Elle at Schloss Nymphenburg

I first got the chance to visit Germany in April 2014, when I stayed with a friend who lived near Ulm, in Baden-Württemberg.

We were in a great base for exploring South Germany, and one city I really wanted to see was Munich. Her sister had a flat there, which was great as it meant we got to visit for a flying weekend – essentially, we only had 48 hours in Munich.

Day One

Catching the train from Ulm to Munich took two hours, and cost €30 each return. We arrived in Munich on the Saturday mid-morning, and went straight to my friend’s sister’s flat in Pasing so we could drop all our stuff off.

Our first stop in the city centre was to Marienplatz, right in the heart of Munich. Our first day consisted of mainly looking round the shops, of course! There were several dirndl shops, and I’d considered buying one, but they were pretty expensive, and it wasn’t like I was heading to Oktoberfest (although it’s something I’d love to do one day, despite not liking beer!). So even though I didn’t buy one in Munich, I ended up getting one eventually – but that’s another story.


We ventured to the Rathaus which was packed with people, and then stopped off for a slice of cake before wondering round the shops, purchasing souvenirs. I was told that one place you had to visit when in Munich was the iconic delicatessen Dallmayr, which was full of food from all over the world.

Munich architecture

Once we’d gotten our shopping fix out of the way, we decided to do some quick sightseeing, including Odeonsplatz where Feldherrnhalle stood: an iconic area during Nazi Germany times.
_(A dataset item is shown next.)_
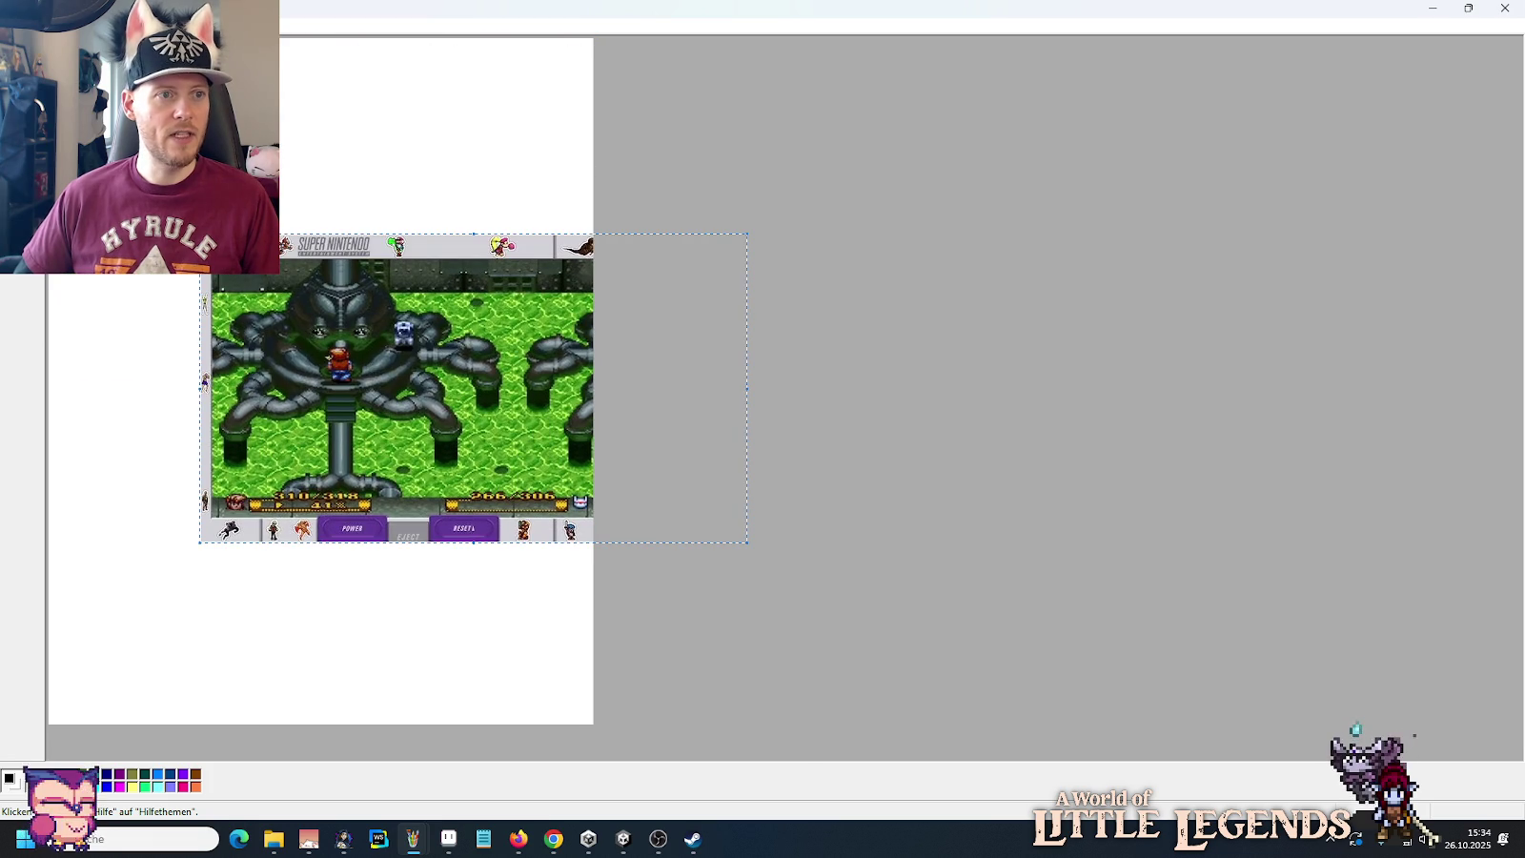
{"action": "key", "text": "ctrl+Page_Up"}
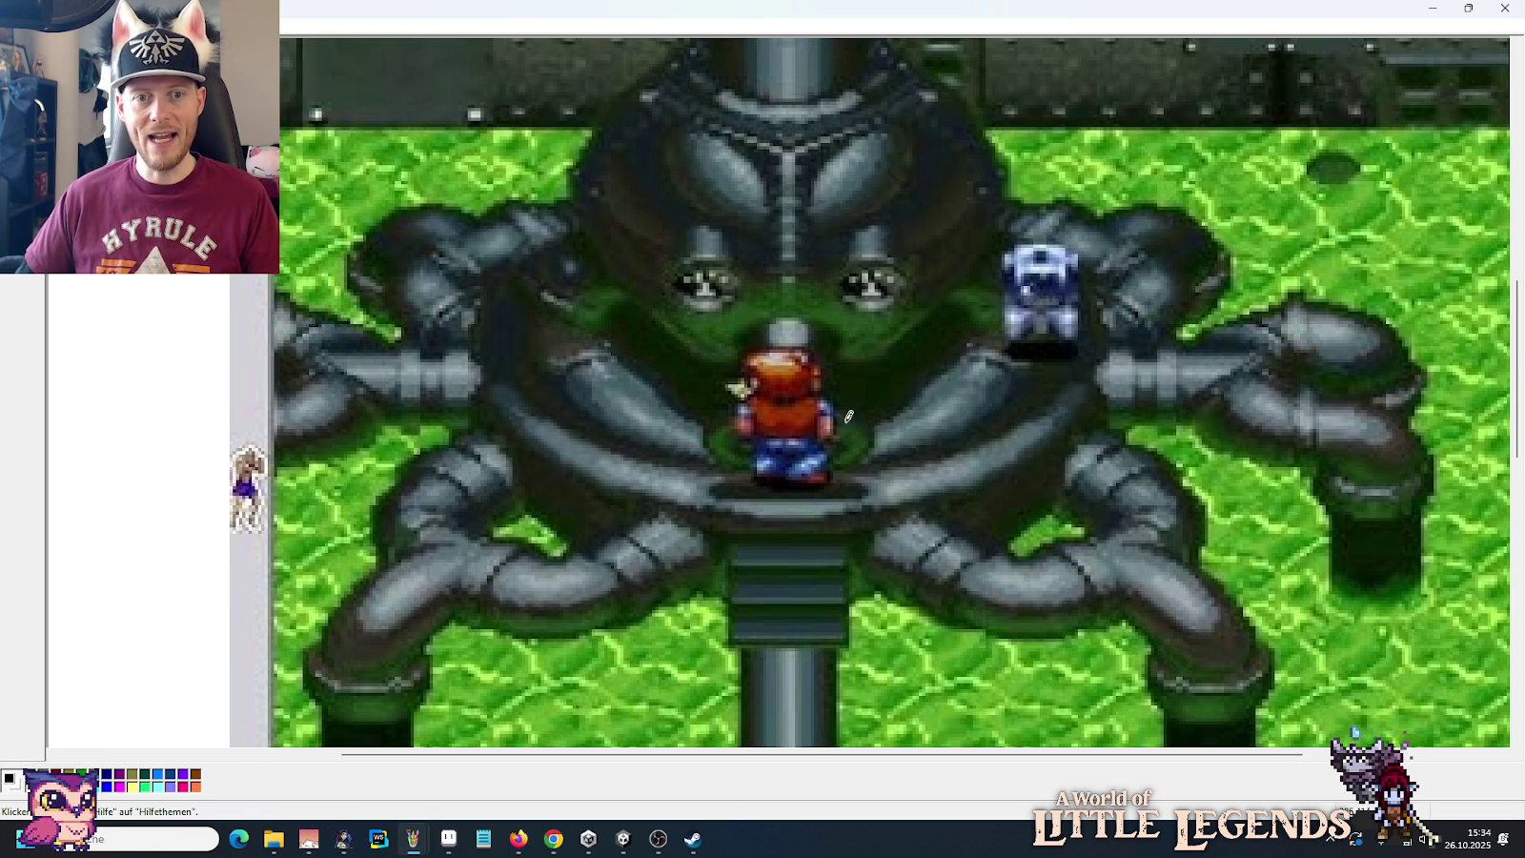
{"action": "left_click", "coordinate": [563, 837]}
{"action": "scroll", "coordinate": [1184, 513], "scroll_direction": "down", "scroll_amount": 2}
{"action": "scroll", "coordinate": [1183, 512], "scroll_direction": "down", "scroll_amount": 4}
That evening, my friend and I pre-drank at the flat before heading back into the city centre, making the most of our 48 hours in Munich. In Germany, everyone was dressed really casually, so I switched the heels up for boots, hoping I’d fit in.

Night out in Munich

Dressed up German style

After having some cocktails, we headed to Max-Joseph-Straẞe, where there was a whole row of clubs. Personally, I thought it was pretty tacky, and would have preferred to check out some more of the bars, but at least I know where not to go on a night out in Munich next time!

Schloss Nymphenburg

Day Two

On the Sunday morning, we rose bright and early, ready for a full day of being tourists. Firstly, we caught the tram out to Schloẞ Nymphenburg, which was a former summer residence of the royal family. Entrance to the grounds was free, and you could even rent a gondola out on the lake.
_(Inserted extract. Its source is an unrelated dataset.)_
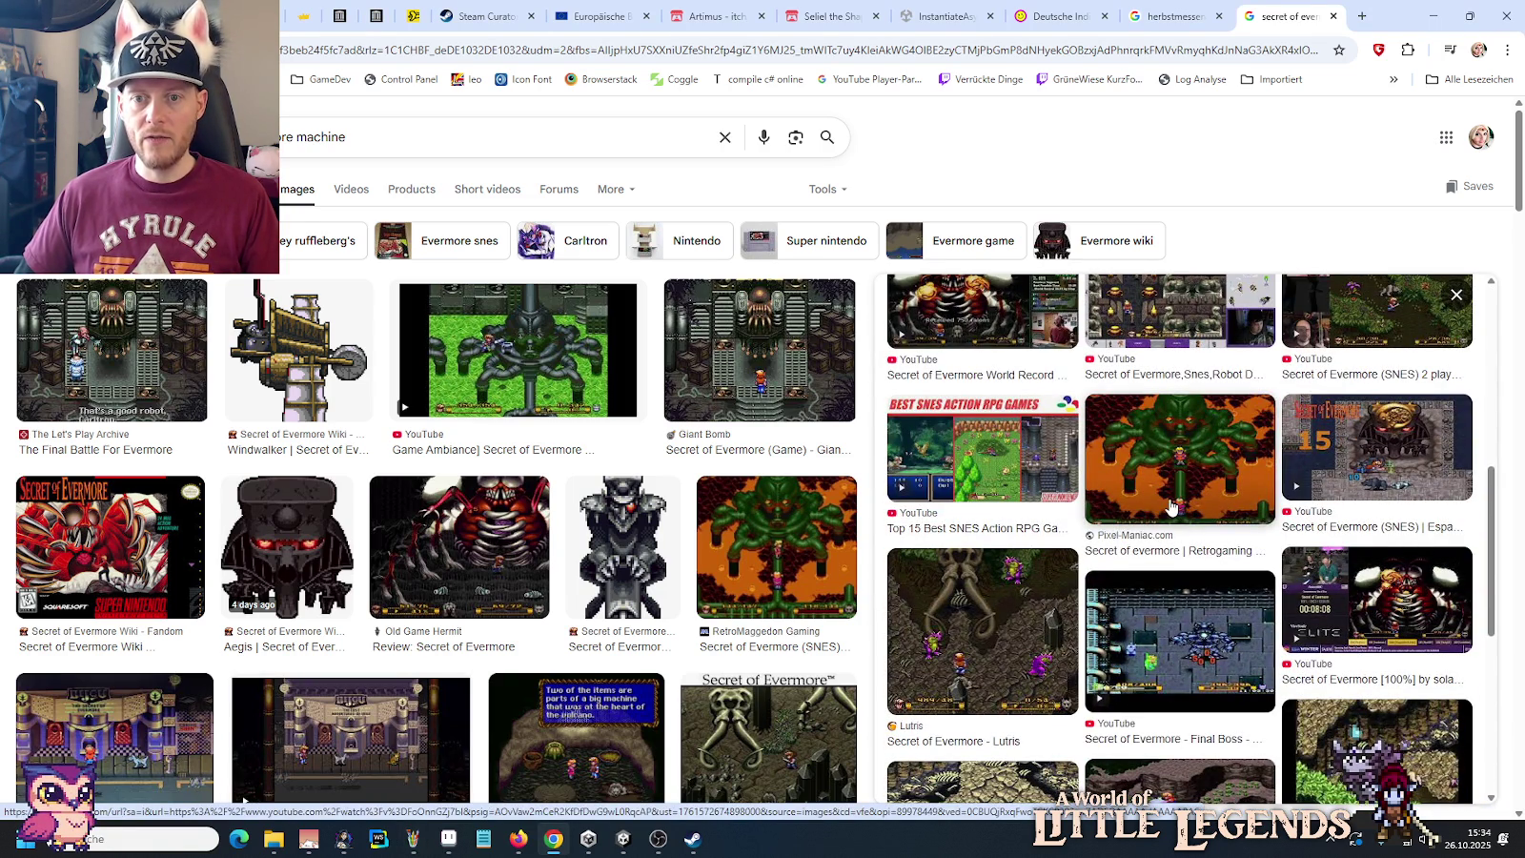
{"action": "left_click", "coordinate": [1200, 432]}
From there, we met up with my friend’s sister in central Munich and went to Hofbräuhaus on Bräuhausstraẞe: a traditional beer hall in Munich, famous for its Bratwurst and Oompah band.

Our final stop on our 48 hours in Munich was the Englischer Garten. Its claim to fame is that it’s bigger than both Hyde Park and Central Park. As we were running out of time, we didn’t get to see much of the park, other than the surfers on the river, but that’s somewhere I’d like to spend some more time.


We collapsed on the evening train back to Ulm, both so tired from just 48 hours in Munich, rushing around the city. It was great being shown around the city by locals, as it meant that they knew the best places to go, and we really used what little time we had to the max.